-- DATASET follows --
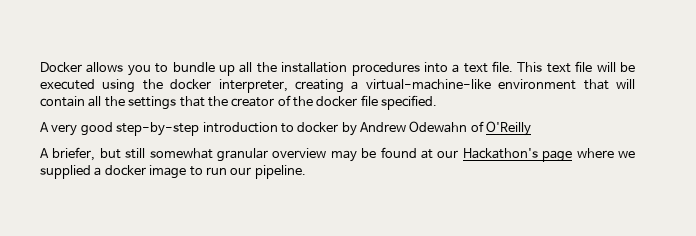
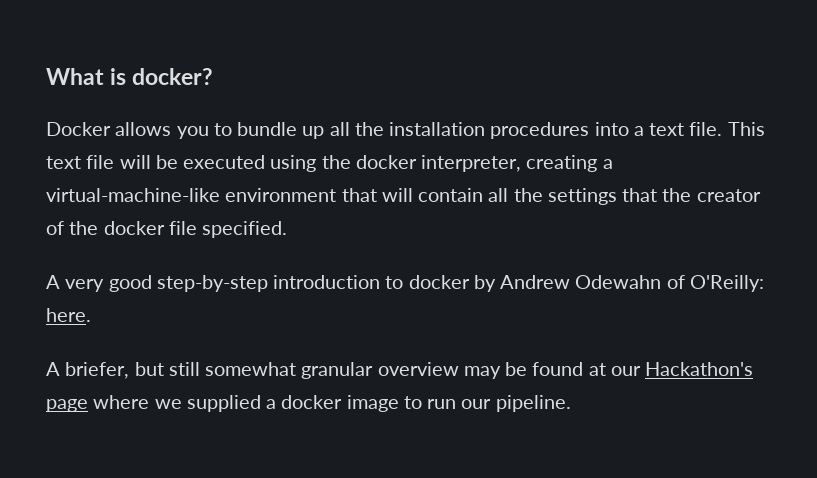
(40, 67) none -> [46,68,214,85] What is docker? //
[486,121,532,136] O'Reilly -> [689,275,764,292] [46,308,91,322] O'Reilly: here.

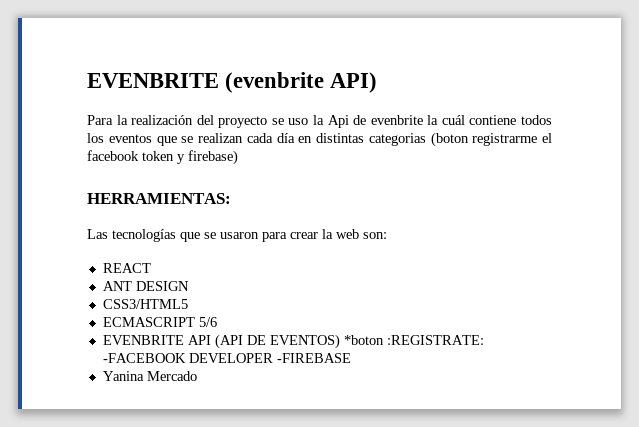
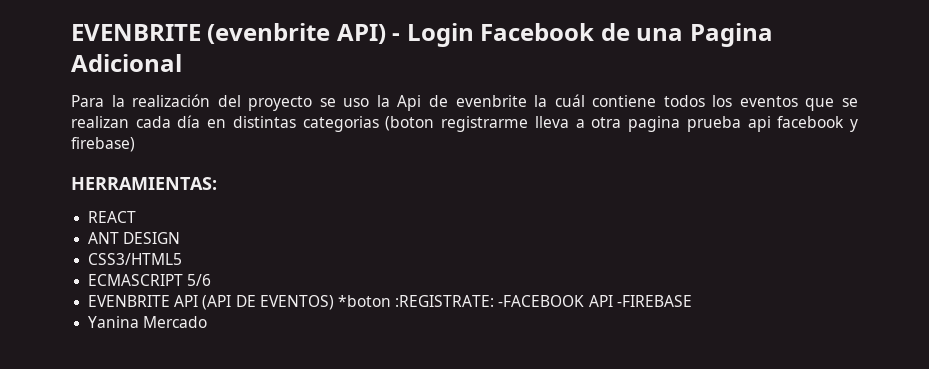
(378, 82) none -> [392,23,773,47] [71,54,182,72] - Login Facebook de una Pagina Adicional
[542,133,552,143] [87,150,238,165] [87,193,231,204] [87,229,387,242] el facebook token y firebase) // HERRAMIENTAS: // Las tecnologías que se usaron para crear la web son: -> [534,116,859,132] [71,137,135,152] [71,177,217,190] lleva a otra pagina prueba api facebook y firebase) // HERRAMIENTAS:
[188,353,273,363] DEVELOPER -> [588,295,613,307] API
-- DATASET concluded --
_ASSIGNED TASK_
Out of the records, collect only those lines that contain the string "none".

_YOUR SOLUTION_
(40, 67) none -> [46,68,214,85] What is docker? //
(378, 82) none -> [392,23,773,47] [71,54,182,72] - Login Facebook de una Pagina Adicional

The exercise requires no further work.